The Bashkirs, or as they call themselves Bashkorts, are the indigenous Turkic population of Bashkiria, according to statistics in the territory autonomous republic about 1.6 million people of this nationality live, a significant number of Bashkirs live in the territory of Chelyabinsk (166 thousand), Orenburg (52.8 thousand), about 100 thousand representatives of this nationality are located in the Perm Territory, Tyumen, Sverdlovsk and Kurgan regions. Their religion is Islamic Sunnism. Bashkir traditions, their way of life and customs are very interesting and differ from other traditions of the peoples of the Turkic nationality.

Culture and life of the Bashkir people

Until the end of the 19th century, the Bashkirs led a semi-nomadic lifestyle, but gradually became sedentary and mastered agriculture, the Eastern Bashkirs practiced summer nomadic trips for some time and preferred to live in yurts in the summer, over time, and they began to live in wooden log cabins or adobe huts, and later in more modern buildings.

Until the end of the 19th century, family life and the celebration of folk holidays of the Bashkirs were subject to strict patriarchal foundations, in which, in addition, the customs of the Muslim Sharia were present. In the kinship system, the influence of Arab traditions was traced, which implied a clear division of the line of kinship into maternal and paternal parts, which was subsequently necessary to determine the status of each family member in hereditary matters. The right of the minority (the advantage of the rights of the youngest son) was in effect, when the house and all the property in it after the death of the father passed to younger son, older brothers were supposed to receive their share of the inheritance during the life of their father, when they got married, and daughters when they got married. Previously, the Bashkirs gave their daughters in marriage quite early, the optimal age for this was considered 13-14 years old (bride), 15-16 years old (groom).

(Painting by F. Roubaud "Bashkirs hunting with falcons in the presence of Emperor Alexander II" 1880s)

Wealthy Bashkorts practiced polygamy, because Islam allows you to have up to 4 wives at the same time, and there was a custom to conspire children in their cradles, parents drank baht (koumiss or diluted honey from one bowl) and thus entered into a wedding union. When entering into marriage for the bride, it was customary to give kalym, which depended on the material condition of the parents of the newlyweds.

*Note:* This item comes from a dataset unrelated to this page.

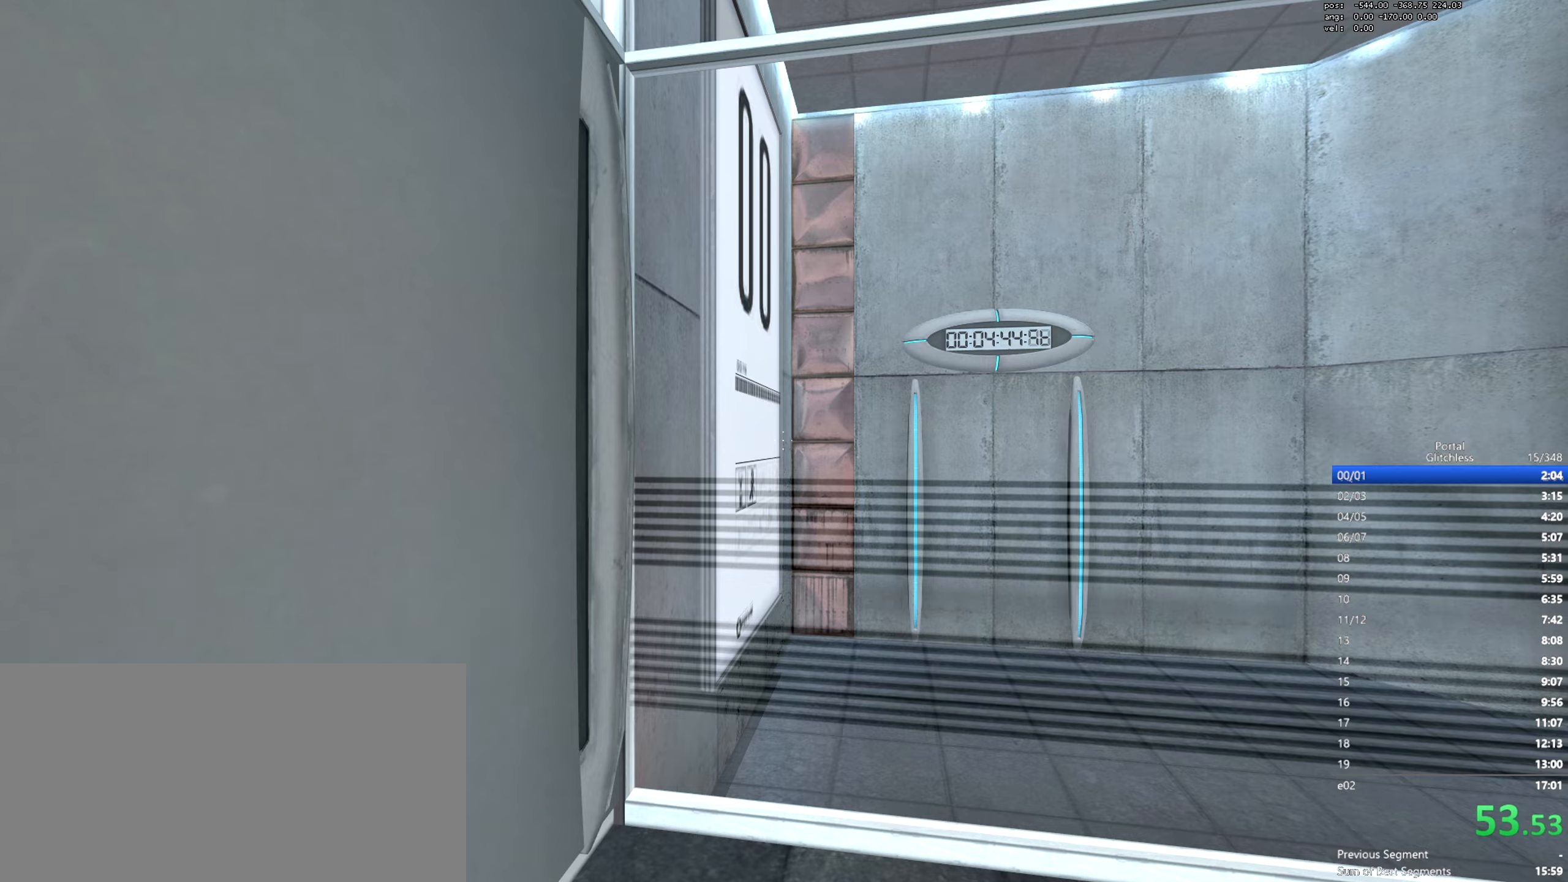
{"keys": ["s"], "mouse": [], "events": [[383, "s", "down"]]}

It could be 2-3 horses, cows, several outfits, pairs of shoes, a painted scarf or robe, the mother of the bride was given a fox fur coat. In marital relations, ancient traditions were honored, the levirate rule was in effect ( younger brother must marry the elder's wife), sororate (a widower marries younger sister his late wife). Islam plays a huge role in all spheres of public life, hence the special position of women in the family circle, in the process of marriage and divorce, as well as in hereditary relations.

Traditions and customs of the Bashkir people

The Bashkir people hold the main festivals in spring and summer. The people of Bashkortostan celebrate Kargatuy "rook holiday" at a time when rooks arrive in spring, the meaning of the holiday is to celebrate the moment of awakening nature from winter sleep and also an occasion to turn to the forces of nature (by the way, the Bashkirs believe that it is the rooks that are closely connected with them) with a request about the well-being and fertility of the coming agricultural season. Previously, only women and the younger generation could participate in the festivities, now these restrictions have been lifted, and men can also dance, eat ritual porridge and leave its remains on special boulders for rooks.

The Sabantuy plow holiday is dedicated to the beginning of work in the fields, all the inhabitants of the village came to the open area and participated in various competitions, they fought, competed in running, rode horses and pulled each other on ropes. After determining and rewarding the winners, a common table was laid with various dishes and treats, usually it was a traditional beshbarmak (a dish of chopped boiled meat and noodles). Previously, this custom was carried out in order to appease the spirits of nature so that they would make the land fertile, and it would give a good harvest, and over time it became a common spring holiday that marked the beginning of hard agricultural work. Residents of the Samara region have revived the traditions of the Rook's holiday and Sabantuy, which they celebrate every year.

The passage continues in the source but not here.